We utilize this labeling mechanism, to efficiently update peers' authentication paths when a new join or deletion occurs. The general idea is each peer stores the GID of the tree nodes along her authentication path (in addition to the hash values). As such, when an update occurs, the peer identifies the GID of the nodes of the tree that are altered as the result of the update operation and checks whether any of them (based on the GIDs) are part of its authentication path. If yes, then she updates the corresponding nodes in her authentication path. We will later see in Simplification section that GIDs can be computed on the fly hence are not required to be stored as part of authentication paths.

The authentication path shall be of the following structure authPath=[(H_0, GID_0), ..., (H_d, GID_d)] where H_i indicates the hash value of the node, and GID_i signifies the GID of that node. The authentication path of leaf2 is depicted below and has the following values authPath=[(h,8), (e,5), (c,3), (a,1)].

GIDauthPath

Updating the authentication path

Next, we demonstrate how to update a peer's authentication path when a deletion operation occurs. Consider a peer with leafIdex_peer and the authentication path as authPath_peer=[(H_0,GID_0), ..., (H_d, GID_d)]. Also, assume a peer with the leaf index of leafIndex_del is going to be deleted and has the authentication path authPath_del.

The update procedure is as follows:

  • calculate the indices of the altered nodes. Note that all the ancestors of the deleted leaf node get altered as the result of the deletion of that node, so we calculate the GIDs of its ancestors at level i = [0, ..., d=log(N)]
    • The GID of the deleted leaf is GID_leaf_del = leafIndex_del + (2^d) - 1
    • The GID of the ancestor (of the deleted leaf) at level i is GID_leaf_del_anc_i = floor( GID_leaf /(2^i)) (this is equivalent to shifting GID_leaf to right by i bits)
  • Lets A=[GID_leaf_del, ..., GID_leaf_del_anc_d] where d=log(N)
  • Find the intersection of A and authPath_peer i.e., nodes on the peer's authentication path whose GIDs belong to A. Once found, replace their hash values with the updated ones.

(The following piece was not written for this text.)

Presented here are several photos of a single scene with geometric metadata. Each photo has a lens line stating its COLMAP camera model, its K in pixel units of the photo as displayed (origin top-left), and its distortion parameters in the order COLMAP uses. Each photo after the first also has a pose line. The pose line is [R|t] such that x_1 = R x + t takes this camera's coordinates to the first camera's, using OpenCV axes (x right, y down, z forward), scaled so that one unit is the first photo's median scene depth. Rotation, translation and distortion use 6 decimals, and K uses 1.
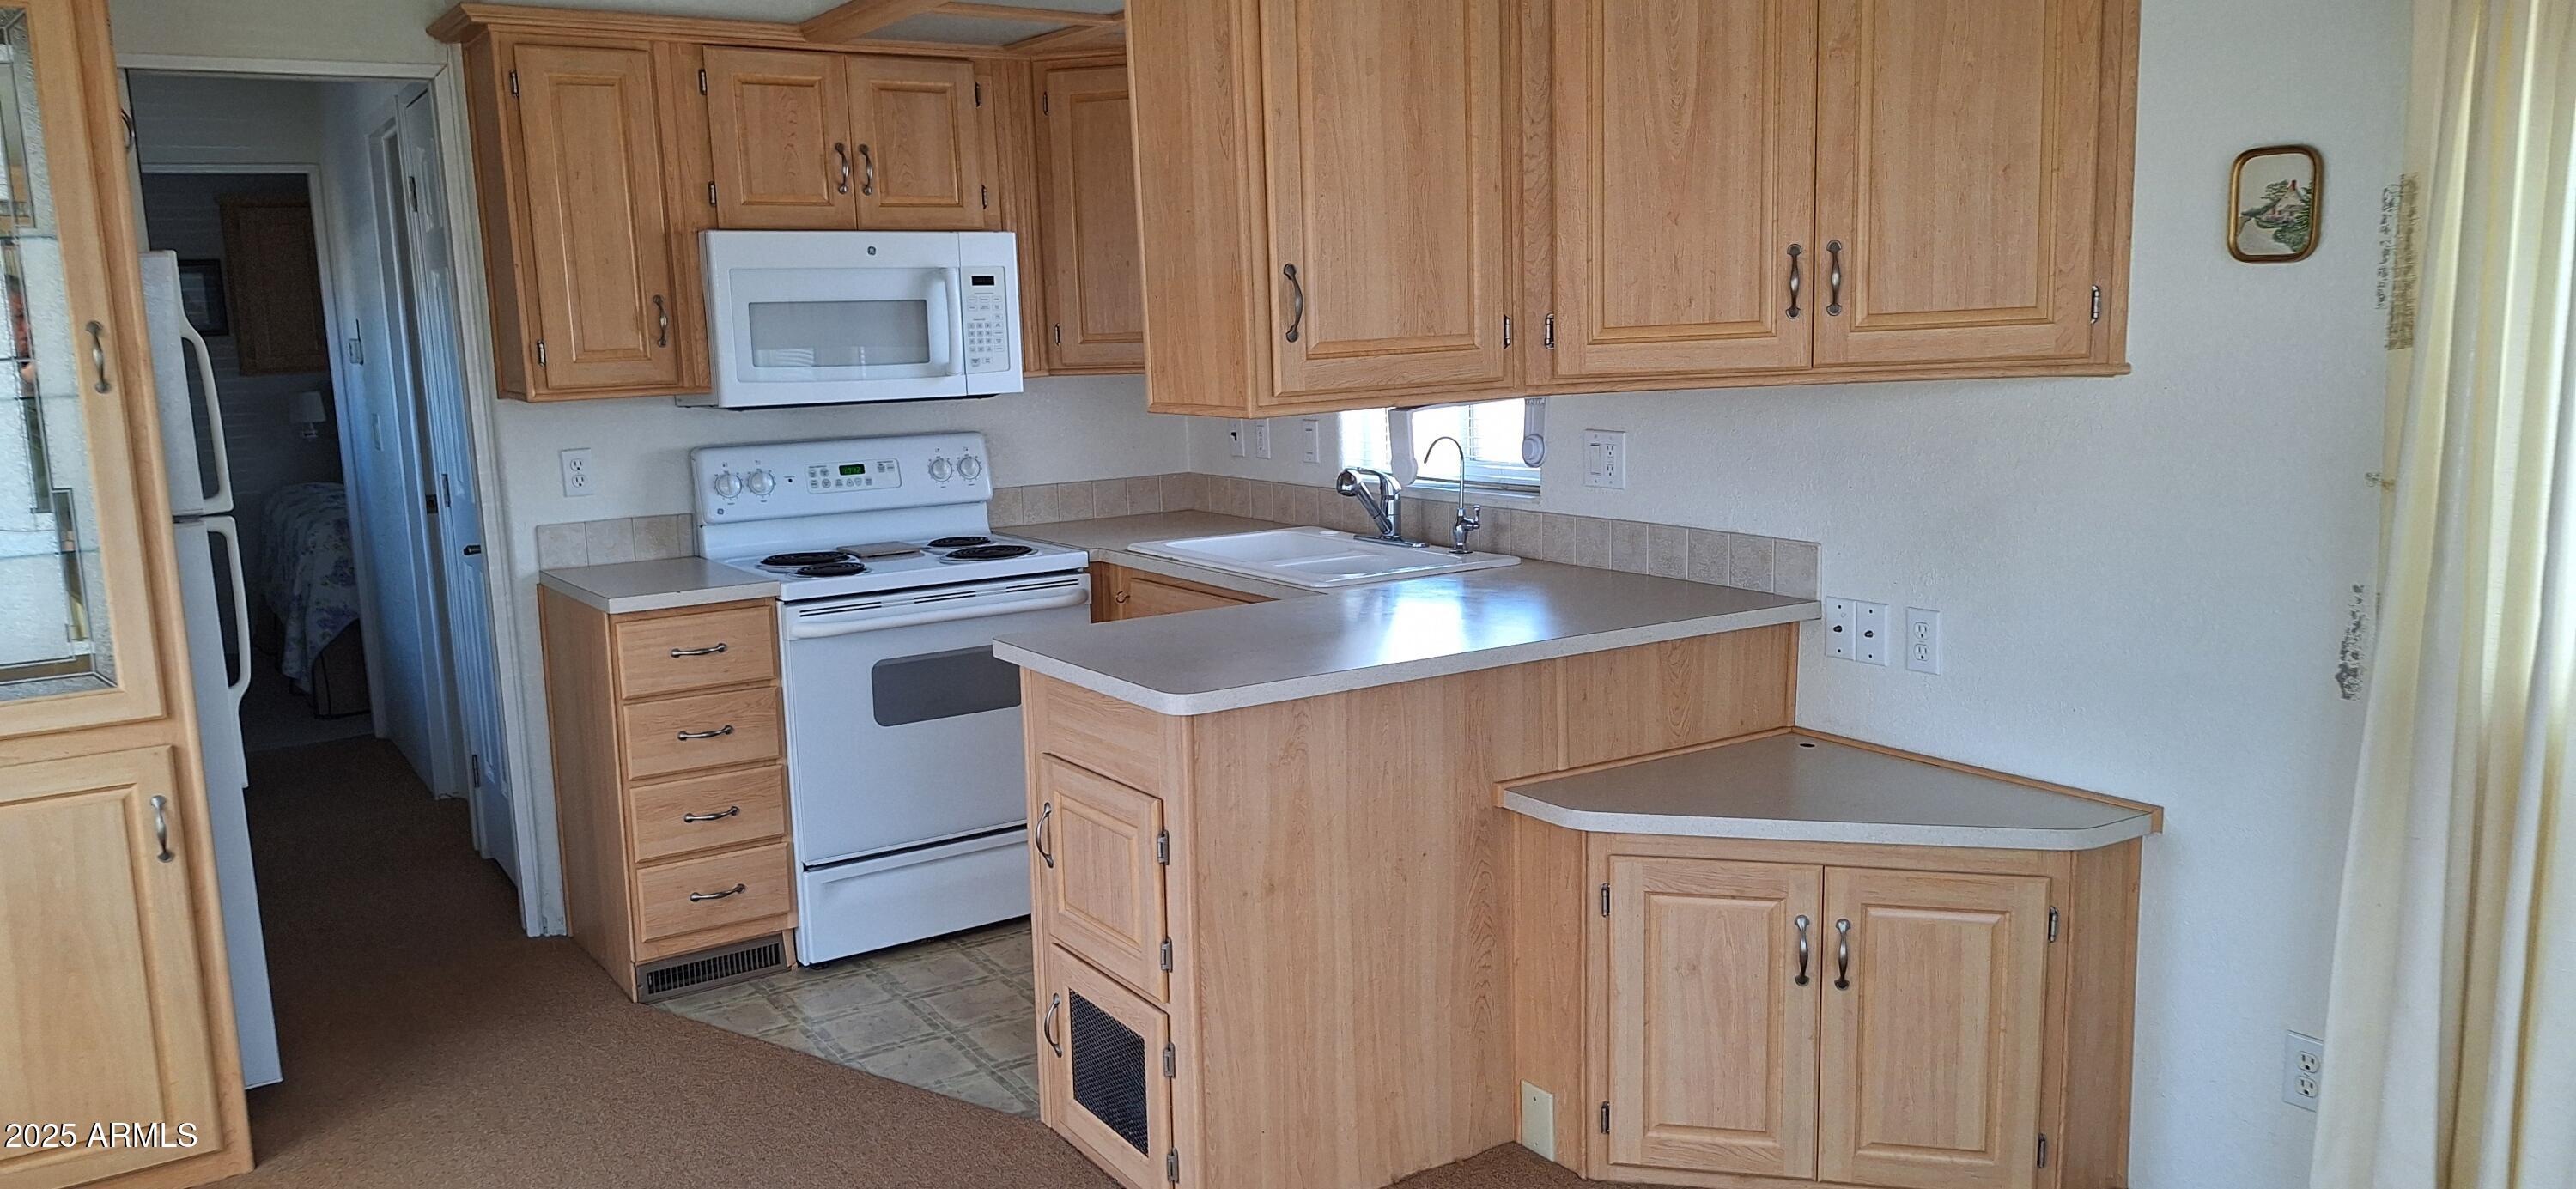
lens RADIAL K [[1799.2, 0, 1288.0], [0, 1799.2, 594.5], [0, 0, 1]] dist [0.001663, -0.002794]
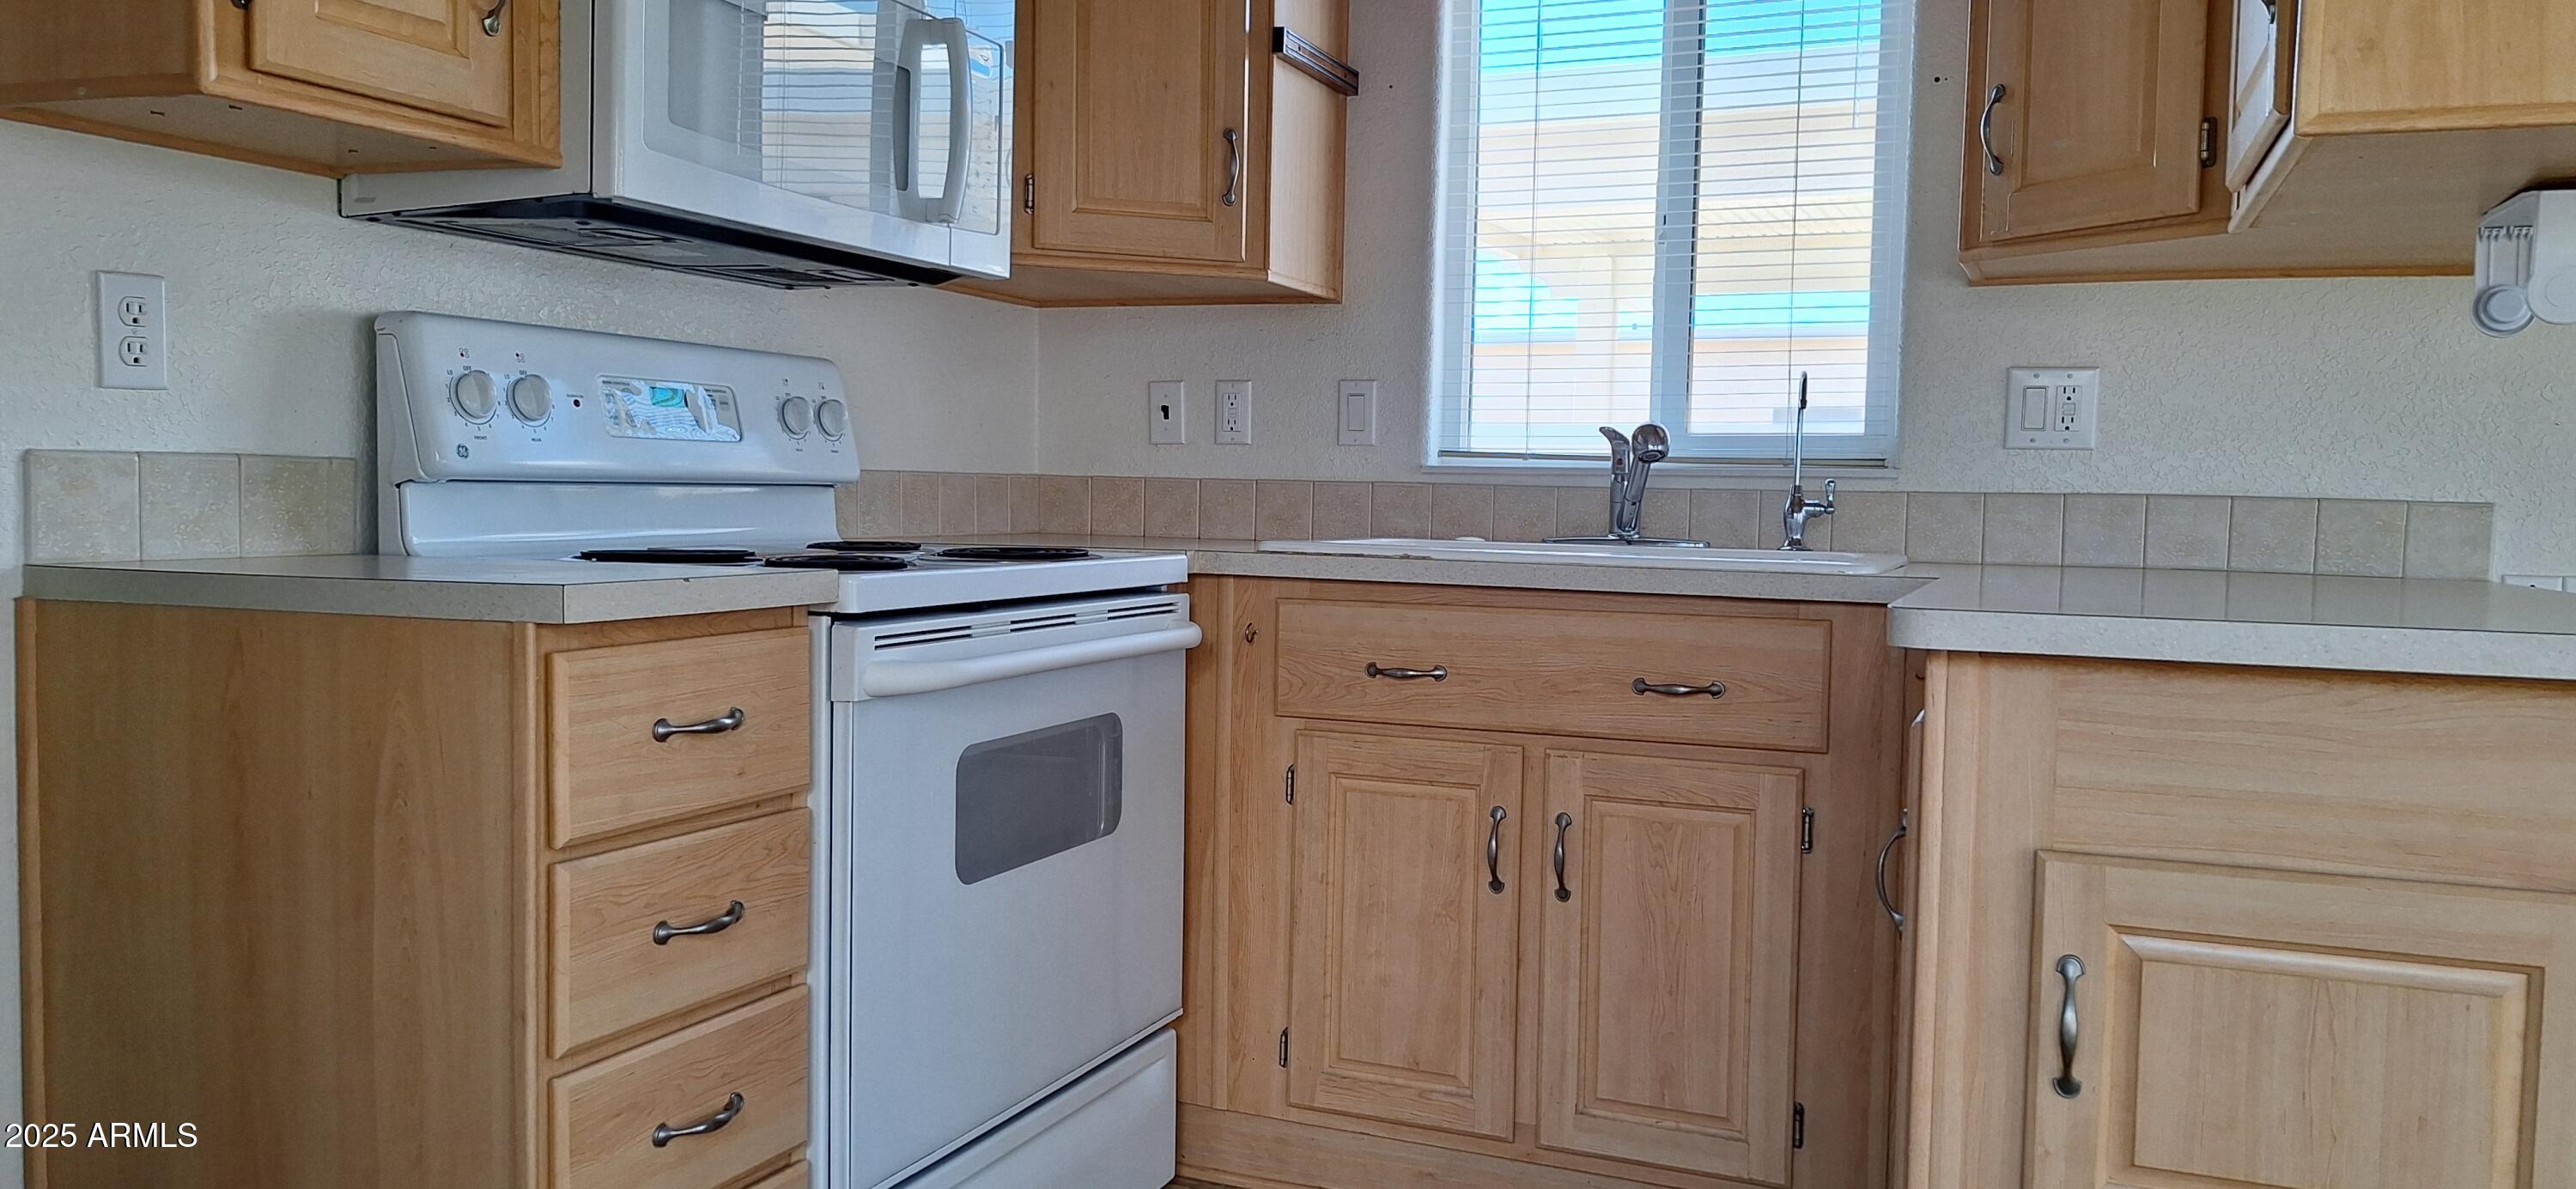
lens RADIAL K [[1799.2, 0, 1288.0], [0, 1799.2, 594.5], [0, 0, 1]] dist [0.001663, -0.002794]
pose [[0.831069, 0.010807, 0.556064, -0.428205], [0.042871, 0.995592, -0.083423, 0.040173], [-0.554514, 0.093169, 0.826942, 0.549875]]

An example: Consider a peer holding leaf 6, with the authentication path authPath_peer=[(l,11), (g,7), (b,2), (a,1)] that recevies the deletion of leafIndex_del:2 with the authPath_del= [(h,8), (e,5), (c,3), (a,1)]

  • Calculate the GID of the latered nodes, GID_leaf_del= leafIndex_del + (2^d) - 1 = 2 + 7 =9 thus A=[9, floor(9/2)=4, floor(9/2^2)=2, floor(9/2^3)=1]. Also assume the corrresponding altered hash values of the ancestors (corresponding to the GIDs in A) are i', d', b', a', respectively.
  • Among the latered node, GIDs 2 and 1 belong to authPath_peer hence the corresponding hash values must be updated to b' and a', respectively. Thus the updated authenticaon path is authPath_peer=[(l,11), (g,7), (b',2), (a',1)].

Simplification

We do not have to store the GIDs as part of the authentication paths. Instead, we can follow the following formula to calculate them on the fly. For a given leaf, we first calculate the GIDs of its ancestors (as we did before), then the siblings of the ancestors constitute the nodes on the authentication path of the leaf node, thus we shall find the GID of the siblings of the ancestors. Here is the formula:

For a given leaf, consider A[0], ..., A[d] to be the GIDs of its ancestors. The GID of the sibling of A[i] (excpet for i=d)is

  • A[i]+1, if A[i] is even
  • otherwise, A[i]-1

The sibling of A[d] is itself since it is the root

For example, for leaf2, its ancestors GIDs are A[0]=9, A[1]=4, A[2]=2, A[3]=1 and the GIDs of the nodes along its authentication path are 9-1=8, 4+1=5, 2+1=3, and 1.